Now, once we have auditions coming out our ears (pardon me while I stifle a slightly hysterical urge to giggle), we enter into a completely different stanza of our bluesy journey. It's the "now I have to book" stanza. We have an agent, or a manager, or good relationships with a few casting directors, and we're getting out there. Now it feels like the pressure becomes enormous to get the gig. If we don't get callbacks or book the jobs, we fear that we'll lose our representation, or the CD's will give up on us, yada, yada, yada.

And sure, there's a kernel of truth there. But what's more true is that if we go into auditions with that kind of fear and pressure on us, the likelihood of us connecting and turning in a good audition plummets.

So, what do we do? If we go in reeking of desperation, anyone with any sensitivity (and trust me, CD's pretty much all have it) will be turned off. But how do we turn off the fear? How do we ratchet down the NEED?

Well, if we really care about acting as a career, it's not easy. But once again, it is possible.

There are some stratagies that can help. First, keep remembering that no one audition will make us or break us. Take "booking the job" off the table. That's not really what we're there for. We're there to connect with new CD's, directors and producers. We're there to, hopefully, make a positive impression on them. We're there with the hope that we'll be called in for the next audition, the next producer read, the next screen test. It's a marathon, not a sprint, remember? Keeping in mind that there will be other auditions after the present one will take some of the pressure off of each one individually.

Second, remember to breathe. I know it sounds silly, but when we get stressed out, our breathing becomes really stiff and shallow. It's really difficult to open up and connect when our breath isn't moving through our body. Taking voice classes, learning relaxation exercises or practicing yoga can all help with that.

Finally, find your tribe. Having a support group not only means that there are people to commiserate with after a bad read, it means we have people to call to help us settle before we go in. People that know us and love us and will support us no matter how the audition goes. Also, that love goes into the room with us. Knowing that there are people that respect our work and care about us helps us go into the room with added confidence.

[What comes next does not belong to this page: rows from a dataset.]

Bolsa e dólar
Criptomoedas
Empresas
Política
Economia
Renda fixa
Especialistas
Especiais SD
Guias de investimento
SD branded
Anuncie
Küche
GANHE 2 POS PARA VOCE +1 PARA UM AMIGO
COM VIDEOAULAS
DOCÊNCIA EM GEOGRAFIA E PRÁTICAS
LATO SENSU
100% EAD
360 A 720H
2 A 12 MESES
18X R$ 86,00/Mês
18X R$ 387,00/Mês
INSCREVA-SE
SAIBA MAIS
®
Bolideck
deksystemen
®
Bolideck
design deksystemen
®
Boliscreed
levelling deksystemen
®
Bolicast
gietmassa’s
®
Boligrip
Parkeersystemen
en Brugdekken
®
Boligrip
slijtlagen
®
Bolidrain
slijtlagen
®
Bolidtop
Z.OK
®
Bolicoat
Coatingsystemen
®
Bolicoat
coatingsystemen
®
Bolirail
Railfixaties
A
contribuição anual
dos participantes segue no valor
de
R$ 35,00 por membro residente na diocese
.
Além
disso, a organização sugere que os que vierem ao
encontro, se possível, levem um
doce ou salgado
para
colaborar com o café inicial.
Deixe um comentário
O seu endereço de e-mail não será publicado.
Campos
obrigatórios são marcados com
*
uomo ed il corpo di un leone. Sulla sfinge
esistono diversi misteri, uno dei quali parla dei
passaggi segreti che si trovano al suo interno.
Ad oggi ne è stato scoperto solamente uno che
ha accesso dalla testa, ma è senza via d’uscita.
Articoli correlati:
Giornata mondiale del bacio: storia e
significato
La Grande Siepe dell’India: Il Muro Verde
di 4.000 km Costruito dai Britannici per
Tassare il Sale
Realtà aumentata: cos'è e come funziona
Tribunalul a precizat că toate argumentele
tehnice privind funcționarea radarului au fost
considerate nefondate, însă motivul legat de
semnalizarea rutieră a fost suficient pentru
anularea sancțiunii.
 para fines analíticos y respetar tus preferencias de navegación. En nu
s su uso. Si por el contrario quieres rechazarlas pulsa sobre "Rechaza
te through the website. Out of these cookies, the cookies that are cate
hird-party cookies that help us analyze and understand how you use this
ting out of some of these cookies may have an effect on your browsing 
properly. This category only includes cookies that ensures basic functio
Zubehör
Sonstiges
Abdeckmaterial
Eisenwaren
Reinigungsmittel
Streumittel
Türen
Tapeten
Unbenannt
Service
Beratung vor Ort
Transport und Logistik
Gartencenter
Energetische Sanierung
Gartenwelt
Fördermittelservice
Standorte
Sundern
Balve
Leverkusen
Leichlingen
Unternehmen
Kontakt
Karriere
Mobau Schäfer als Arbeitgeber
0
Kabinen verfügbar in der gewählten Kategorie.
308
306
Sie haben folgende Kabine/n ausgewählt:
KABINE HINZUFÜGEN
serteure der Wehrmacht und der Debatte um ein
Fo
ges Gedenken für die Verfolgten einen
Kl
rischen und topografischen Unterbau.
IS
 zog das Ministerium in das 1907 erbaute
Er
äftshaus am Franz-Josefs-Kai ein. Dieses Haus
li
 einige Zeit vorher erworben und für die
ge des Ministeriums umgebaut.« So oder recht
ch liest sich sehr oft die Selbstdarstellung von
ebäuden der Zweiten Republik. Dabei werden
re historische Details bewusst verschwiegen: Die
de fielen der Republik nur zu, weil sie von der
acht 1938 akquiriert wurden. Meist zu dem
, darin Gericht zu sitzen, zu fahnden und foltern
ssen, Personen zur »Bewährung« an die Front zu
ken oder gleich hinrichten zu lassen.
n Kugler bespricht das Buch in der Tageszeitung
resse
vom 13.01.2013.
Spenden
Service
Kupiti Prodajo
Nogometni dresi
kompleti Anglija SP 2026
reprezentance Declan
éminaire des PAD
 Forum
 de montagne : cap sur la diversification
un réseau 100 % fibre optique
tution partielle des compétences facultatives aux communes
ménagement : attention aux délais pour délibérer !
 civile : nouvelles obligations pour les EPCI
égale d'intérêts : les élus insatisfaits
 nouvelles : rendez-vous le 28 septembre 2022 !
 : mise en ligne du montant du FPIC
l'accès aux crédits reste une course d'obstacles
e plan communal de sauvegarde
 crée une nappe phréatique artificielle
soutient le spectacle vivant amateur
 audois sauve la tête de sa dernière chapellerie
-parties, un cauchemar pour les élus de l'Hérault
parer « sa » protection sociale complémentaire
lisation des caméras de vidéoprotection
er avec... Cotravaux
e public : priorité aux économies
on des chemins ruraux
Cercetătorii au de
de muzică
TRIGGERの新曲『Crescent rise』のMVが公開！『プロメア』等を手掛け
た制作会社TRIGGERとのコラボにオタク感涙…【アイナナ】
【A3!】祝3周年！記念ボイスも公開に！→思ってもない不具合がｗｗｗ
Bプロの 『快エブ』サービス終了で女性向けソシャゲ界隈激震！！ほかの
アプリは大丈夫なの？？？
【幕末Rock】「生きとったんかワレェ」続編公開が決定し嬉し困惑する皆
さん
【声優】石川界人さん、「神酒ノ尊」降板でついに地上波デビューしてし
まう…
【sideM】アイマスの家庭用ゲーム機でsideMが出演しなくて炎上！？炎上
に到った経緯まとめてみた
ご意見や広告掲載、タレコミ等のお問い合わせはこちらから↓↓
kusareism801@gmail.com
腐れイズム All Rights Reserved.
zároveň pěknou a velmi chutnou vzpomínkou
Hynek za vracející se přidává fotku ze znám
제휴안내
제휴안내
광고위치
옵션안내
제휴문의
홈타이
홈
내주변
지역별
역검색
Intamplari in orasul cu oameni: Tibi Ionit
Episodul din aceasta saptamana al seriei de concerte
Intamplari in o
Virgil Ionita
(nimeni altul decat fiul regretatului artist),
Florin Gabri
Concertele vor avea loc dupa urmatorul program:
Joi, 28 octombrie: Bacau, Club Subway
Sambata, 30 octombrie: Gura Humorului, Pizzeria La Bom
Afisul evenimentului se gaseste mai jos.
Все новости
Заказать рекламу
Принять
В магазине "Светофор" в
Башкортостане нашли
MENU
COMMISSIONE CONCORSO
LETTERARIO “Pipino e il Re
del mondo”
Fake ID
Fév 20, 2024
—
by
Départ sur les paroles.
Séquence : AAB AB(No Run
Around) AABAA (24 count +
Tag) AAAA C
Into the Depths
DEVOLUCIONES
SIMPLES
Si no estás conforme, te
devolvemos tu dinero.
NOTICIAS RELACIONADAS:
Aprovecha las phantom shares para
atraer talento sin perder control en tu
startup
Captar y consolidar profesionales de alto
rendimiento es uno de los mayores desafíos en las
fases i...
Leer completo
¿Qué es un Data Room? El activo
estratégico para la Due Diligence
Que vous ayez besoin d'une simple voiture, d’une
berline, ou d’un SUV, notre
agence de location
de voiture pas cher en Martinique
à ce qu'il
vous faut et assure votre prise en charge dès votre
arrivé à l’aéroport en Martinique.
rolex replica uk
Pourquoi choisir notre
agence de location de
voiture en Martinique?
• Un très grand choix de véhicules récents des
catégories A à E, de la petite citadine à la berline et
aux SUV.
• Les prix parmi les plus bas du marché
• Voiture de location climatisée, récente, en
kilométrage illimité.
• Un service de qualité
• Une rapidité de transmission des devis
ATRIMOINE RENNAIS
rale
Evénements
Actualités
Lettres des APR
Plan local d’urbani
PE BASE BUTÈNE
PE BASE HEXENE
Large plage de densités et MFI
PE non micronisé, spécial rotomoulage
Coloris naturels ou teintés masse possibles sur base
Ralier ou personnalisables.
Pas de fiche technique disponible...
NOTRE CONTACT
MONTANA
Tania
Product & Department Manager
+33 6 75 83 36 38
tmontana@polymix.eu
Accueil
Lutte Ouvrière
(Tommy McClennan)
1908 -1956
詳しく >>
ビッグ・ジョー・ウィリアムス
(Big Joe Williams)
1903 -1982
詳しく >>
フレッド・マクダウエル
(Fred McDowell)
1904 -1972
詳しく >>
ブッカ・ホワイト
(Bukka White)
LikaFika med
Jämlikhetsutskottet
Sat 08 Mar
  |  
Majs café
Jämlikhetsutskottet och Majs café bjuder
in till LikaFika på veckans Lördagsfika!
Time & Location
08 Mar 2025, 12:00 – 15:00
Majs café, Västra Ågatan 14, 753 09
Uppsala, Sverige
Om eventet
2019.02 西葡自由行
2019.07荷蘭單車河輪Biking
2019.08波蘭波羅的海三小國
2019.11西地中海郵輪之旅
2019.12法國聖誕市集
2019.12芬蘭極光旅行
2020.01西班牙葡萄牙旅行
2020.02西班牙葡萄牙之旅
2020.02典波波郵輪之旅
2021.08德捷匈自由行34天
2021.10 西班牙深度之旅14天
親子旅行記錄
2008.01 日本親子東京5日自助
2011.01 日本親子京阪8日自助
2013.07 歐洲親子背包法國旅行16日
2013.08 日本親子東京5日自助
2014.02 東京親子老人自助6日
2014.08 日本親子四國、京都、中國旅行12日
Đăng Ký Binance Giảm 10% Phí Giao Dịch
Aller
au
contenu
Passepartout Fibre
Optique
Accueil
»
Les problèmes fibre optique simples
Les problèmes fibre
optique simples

Okay, this is quickly turning into the next not-so-great American novel, but we're entering the home stretch. The final stanza of the auditioning blues is when we get to the point that we're getting offered jobs, many times without auditioning at all.

Awesome, right?

Yeah, sure it is. Here's the thing. If you get to that point, I can almost promise you that you'll miss it. Because one of the main things we forget about, due to all of the stress and nerves, is that auditioning is FUN! We're getting to go in and perform new material, make choices on the fly and PLAY! What is cooler than that?